Start of Block

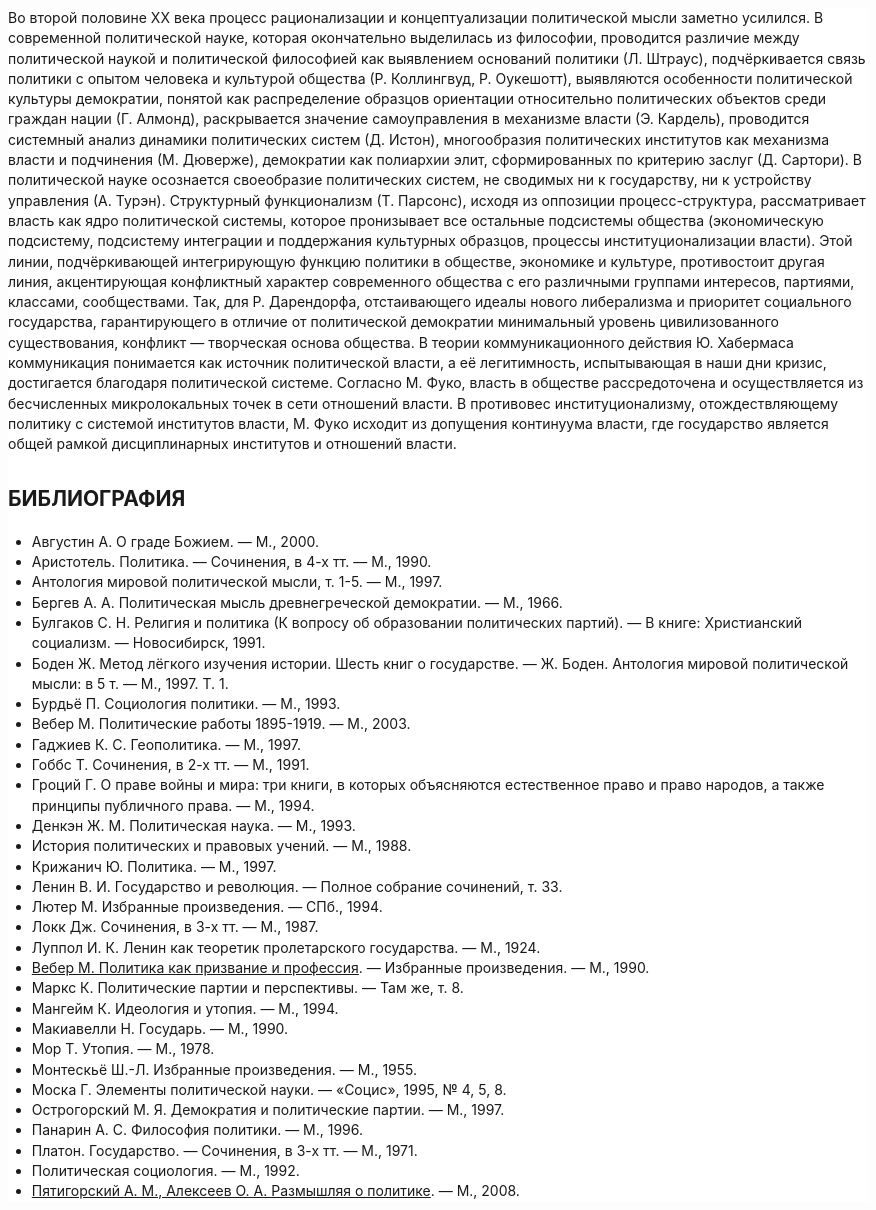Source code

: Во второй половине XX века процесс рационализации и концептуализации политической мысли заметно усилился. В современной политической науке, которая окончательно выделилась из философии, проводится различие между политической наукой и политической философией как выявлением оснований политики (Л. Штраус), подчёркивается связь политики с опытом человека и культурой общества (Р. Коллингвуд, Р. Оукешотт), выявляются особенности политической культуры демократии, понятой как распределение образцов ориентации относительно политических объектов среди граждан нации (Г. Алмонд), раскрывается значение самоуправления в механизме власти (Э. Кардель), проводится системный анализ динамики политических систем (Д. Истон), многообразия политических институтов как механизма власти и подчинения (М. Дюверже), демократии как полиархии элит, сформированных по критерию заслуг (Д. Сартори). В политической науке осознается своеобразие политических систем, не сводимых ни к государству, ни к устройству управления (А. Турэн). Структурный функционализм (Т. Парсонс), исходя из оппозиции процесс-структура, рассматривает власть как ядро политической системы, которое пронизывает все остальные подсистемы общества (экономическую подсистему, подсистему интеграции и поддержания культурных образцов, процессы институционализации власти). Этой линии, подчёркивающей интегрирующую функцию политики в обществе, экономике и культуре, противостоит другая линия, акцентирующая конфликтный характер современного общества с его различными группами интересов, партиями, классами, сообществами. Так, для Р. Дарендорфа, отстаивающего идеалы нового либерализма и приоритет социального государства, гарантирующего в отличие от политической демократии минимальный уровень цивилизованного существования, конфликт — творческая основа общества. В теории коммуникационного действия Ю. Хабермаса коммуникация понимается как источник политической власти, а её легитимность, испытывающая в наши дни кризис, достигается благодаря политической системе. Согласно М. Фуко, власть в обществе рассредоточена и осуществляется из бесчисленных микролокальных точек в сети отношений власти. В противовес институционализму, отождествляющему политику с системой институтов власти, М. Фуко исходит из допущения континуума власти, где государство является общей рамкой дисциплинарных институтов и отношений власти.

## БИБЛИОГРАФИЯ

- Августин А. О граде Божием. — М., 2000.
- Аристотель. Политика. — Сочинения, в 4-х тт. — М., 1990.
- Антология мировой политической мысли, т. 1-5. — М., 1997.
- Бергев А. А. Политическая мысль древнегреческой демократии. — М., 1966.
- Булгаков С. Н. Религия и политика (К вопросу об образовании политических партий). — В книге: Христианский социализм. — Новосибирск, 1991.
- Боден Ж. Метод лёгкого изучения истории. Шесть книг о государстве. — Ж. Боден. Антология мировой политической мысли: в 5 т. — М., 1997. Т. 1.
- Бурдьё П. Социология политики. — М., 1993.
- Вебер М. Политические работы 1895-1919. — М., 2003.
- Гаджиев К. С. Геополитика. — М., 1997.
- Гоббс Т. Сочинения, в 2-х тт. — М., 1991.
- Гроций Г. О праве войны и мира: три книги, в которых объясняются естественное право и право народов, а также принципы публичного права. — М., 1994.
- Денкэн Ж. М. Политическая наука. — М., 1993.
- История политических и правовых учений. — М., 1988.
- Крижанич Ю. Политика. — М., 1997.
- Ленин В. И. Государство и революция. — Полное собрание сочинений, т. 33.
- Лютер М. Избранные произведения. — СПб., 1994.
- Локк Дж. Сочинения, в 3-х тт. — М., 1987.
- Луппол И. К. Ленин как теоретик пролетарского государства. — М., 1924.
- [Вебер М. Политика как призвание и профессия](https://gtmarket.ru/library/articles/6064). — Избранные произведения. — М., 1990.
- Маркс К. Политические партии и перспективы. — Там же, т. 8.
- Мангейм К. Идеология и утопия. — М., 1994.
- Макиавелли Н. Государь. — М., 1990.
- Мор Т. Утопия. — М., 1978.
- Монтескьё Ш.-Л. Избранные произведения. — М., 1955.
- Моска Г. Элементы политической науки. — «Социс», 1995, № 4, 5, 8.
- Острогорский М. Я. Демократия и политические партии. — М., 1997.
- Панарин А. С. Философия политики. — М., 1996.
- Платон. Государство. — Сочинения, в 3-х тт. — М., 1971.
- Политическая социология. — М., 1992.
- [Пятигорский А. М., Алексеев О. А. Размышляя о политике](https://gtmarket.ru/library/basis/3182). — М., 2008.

End of Block
Start of Block

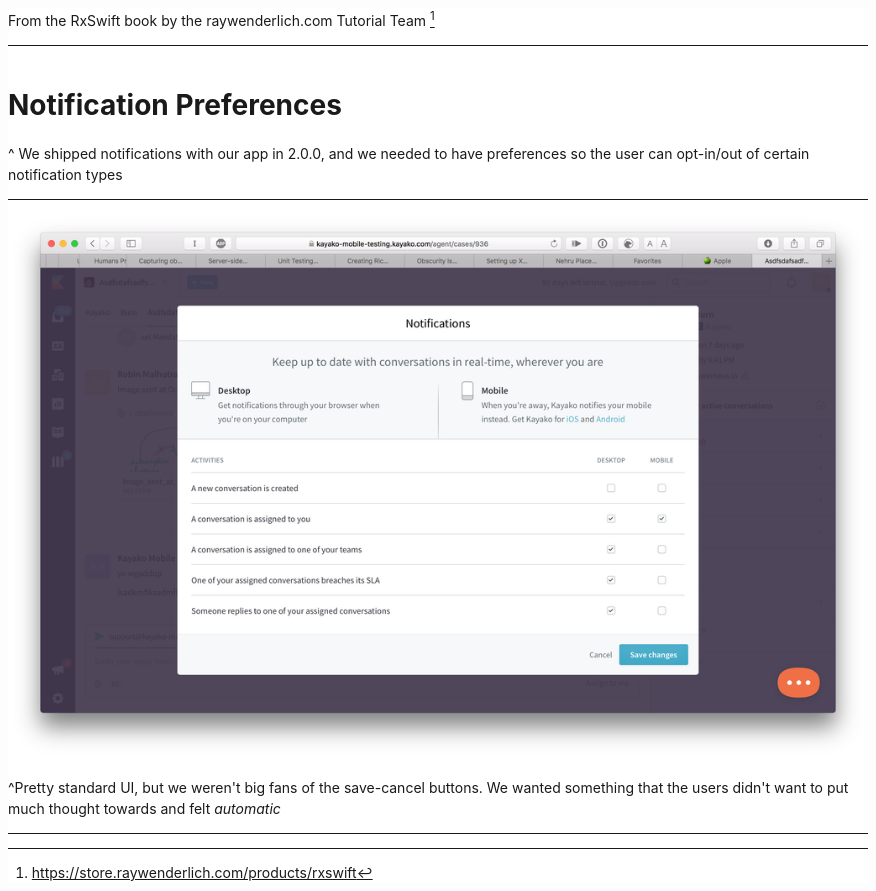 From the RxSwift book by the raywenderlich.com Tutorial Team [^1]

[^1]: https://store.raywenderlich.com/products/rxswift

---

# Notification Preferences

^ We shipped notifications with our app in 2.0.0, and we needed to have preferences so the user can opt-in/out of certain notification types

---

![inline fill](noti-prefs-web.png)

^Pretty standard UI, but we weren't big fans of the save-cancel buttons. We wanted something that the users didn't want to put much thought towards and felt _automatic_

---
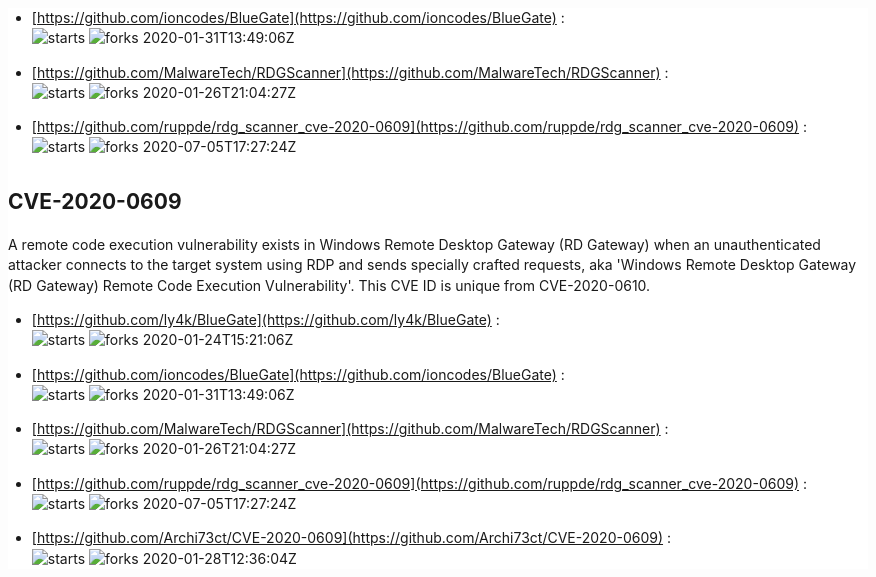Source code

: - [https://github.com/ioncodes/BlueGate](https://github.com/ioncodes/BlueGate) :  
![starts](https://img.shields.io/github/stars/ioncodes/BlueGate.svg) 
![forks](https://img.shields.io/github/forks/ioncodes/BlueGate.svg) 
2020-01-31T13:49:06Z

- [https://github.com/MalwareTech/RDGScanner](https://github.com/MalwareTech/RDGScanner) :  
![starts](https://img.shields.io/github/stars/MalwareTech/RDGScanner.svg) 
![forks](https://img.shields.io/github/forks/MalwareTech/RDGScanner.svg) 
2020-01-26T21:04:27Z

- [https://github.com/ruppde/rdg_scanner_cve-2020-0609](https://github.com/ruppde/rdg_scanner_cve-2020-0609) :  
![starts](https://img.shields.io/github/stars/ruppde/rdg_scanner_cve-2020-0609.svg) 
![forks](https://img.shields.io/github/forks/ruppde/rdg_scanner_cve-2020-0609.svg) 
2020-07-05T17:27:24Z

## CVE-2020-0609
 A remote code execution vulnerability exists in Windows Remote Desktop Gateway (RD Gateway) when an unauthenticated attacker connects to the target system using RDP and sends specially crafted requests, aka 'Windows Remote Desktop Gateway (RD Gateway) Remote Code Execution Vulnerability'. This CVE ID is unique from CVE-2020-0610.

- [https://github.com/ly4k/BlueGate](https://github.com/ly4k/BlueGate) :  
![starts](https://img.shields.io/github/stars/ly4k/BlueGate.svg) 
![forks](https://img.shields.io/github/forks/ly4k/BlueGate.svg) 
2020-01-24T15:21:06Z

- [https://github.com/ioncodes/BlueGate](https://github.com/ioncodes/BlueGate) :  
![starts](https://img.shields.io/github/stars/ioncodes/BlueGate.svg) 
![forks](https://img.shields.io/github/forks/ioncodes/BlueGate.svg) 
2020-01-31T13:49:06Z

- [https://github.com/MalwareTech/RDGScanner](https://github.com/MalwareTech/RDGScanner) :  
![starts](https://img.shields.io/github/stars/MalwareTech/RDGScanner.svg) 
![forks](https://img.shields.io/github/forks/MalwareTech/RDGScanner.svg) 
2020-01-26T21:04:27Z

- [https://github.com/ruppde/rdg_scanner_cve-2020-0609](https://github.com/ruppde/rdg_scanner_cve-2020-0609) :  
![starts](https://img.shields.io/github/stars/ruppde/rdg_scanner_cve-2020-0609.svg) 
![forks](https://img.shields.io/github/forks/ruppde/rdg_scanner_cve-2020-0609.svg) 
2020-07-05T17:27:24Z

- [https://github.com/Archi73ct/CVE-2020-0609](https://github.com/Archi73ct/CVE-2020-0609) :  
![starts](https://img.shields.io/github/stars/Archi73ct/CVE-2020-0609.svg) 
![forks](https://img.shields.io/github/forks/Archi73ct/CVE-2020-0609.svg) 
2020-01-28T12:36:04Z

End of Block

## TASK OBJECTIVE:
Only the lines above starting at the line that holds "- Моска Г. Элементы" and ending at the line that holds "- [Пятигорский А." are to be repeated, exactly and in full.

## OUTPUT:
- Моска Г. Элементы политической науки. — «Социс», 1995, № 4, 5, 8.
- Острогорский М. Я. Демократия и политические партии. — М., 1997.
- Панарин А. С. Философия политики. — М., 1996.
- Платон. Государство. — Сочинения, в 3-х тт. — М., 1971.
- Политическая социология. — М., 1992.
- [Пятигорский А. М., Алексеев О. А. Размышляя о политике](https://gtmarket.ru/library/basis/3182). — М., 2008.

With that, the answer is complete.